Although the partnership agreement is an executory contract, Section 365(c) prevents the Debtor-in-possession from assuming or assigning the partnership other than such assignment as allowed by the Idaho Uniform Partnership Law. Therefore, section 365(e) does not apply to the partnership agreement and the Debtor-in-Possession is not entitled to assign or assume the partnership contract.

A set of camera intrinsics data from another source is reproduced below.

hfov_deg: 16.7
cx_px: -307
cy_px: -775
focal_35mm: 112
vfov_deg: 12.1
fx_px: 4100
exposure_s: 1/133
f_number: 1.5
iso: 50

With regards to partnership activities, Idaho law excuses a partner from accepting performance from or rendering performance to an entity other than a partner without all the partner's consent. A Debtor-in-Possession is a different legal entity than the debtor-partner.[18] Assignment of partner's interest to a new entity merely entitles the assignee to receive the contract profits to which the assigning partner is entitled.[19] The assignee is not entitled to management or voting rights. The Debtor-in-Possession is entitled only to the surplus or profits from the Partnership.

IV.

CONCLUSION

In this instance, there is no conflict between Idaho Uniform Partnership Law and the United States Bankruptcy Code. Laughlin as a Debtor-in-Possession does not have the authority of a general partner to file an involuntary petition. The Idaho State Law provides an adequate method for the dissolution and winding up of partnership affairs. The involuntary bankruptcy petition of Sunset Developers will be dismissed for the foregoing reasons.

NOTES

[1] I.C. § 53-331(5).

[2] I.C. § 53-331(1)(b).

[3] I.C. § 53-329.

[4] I.C. § 53-330.

[5] I.C. § 53-333.

[6] I.C. § 53-337.

[7] I.C. § 53-327.

[8] 11 U.S.C. § 541.

[9] I.C. § 53-326; In re Gadberry, 30 B.R. 13, 14 (Bankr.C.D.Ill.1983); In re Fulton, 43 B.R. 273, 274 (Bankr.M.D.Tenn.1984).

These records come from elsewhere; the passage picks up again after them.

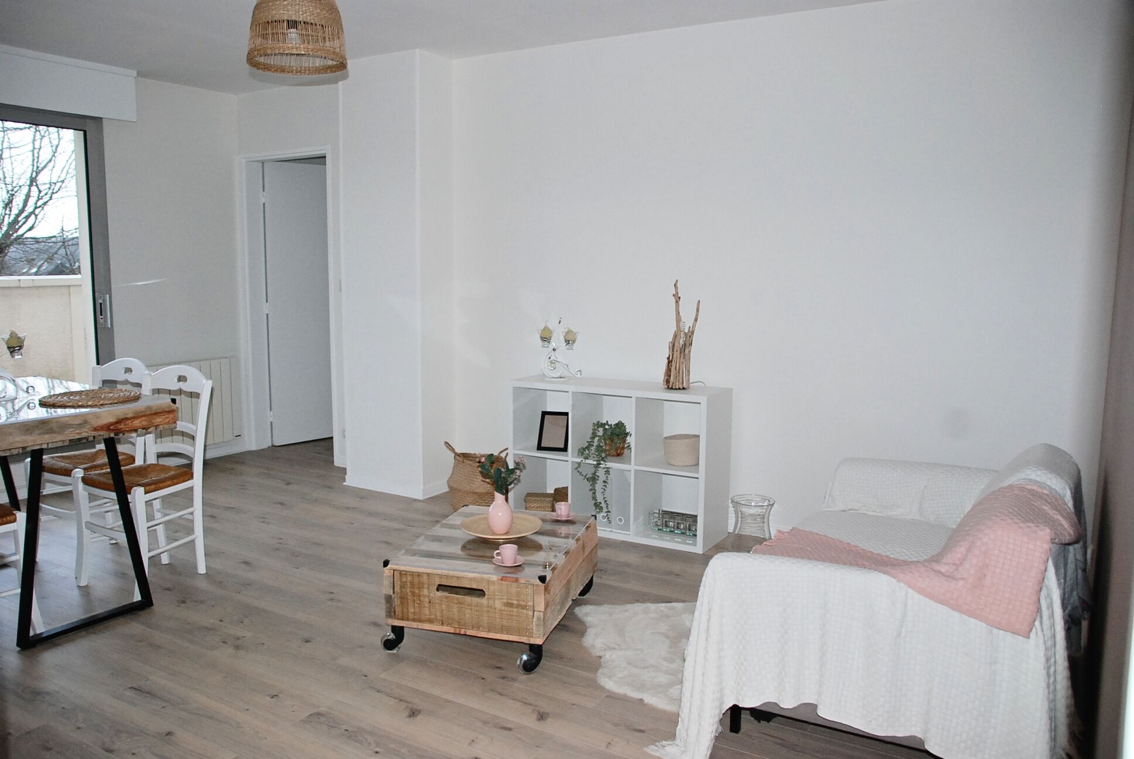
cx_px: 567
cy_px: 380
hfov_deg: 67.3
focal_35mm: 27
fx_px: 852
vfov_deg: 48.0
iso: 640
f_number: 4.5
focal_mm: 18
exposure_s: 1/60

[10] In re Gadberry, 30 B.R. at 14.

[11] In re Select-A-Seat Corp., 625 F.2d 290 (9th Cir.1980); In re Coordinated Financial Planning Corp., 65 B.R. 711, 713 (BAP 9th Cir.1986); Countryman, Executory Contract in Bankruptcy, 57 Minn.L.R. 439, 460 (1973).

[12] In re Murgoitio, 84 IBCR 84, 86 (Bankr.Id. 1984).

[13] Id.

[14] I.C. § 53-321.

[15] In re Harms, 10 B.R. 817, 821 (Bankr.Colo. 1981).

[16] In re Stanton, 38 B.R. 746, 752 (BAP 9th Cir., 1984).

[17] In re Harms, 10 B.R. at 821.

[18] In re Harms, 10 B.R. at p. 822.

[19] I.C. § 53-326 and I.C. § 53-327.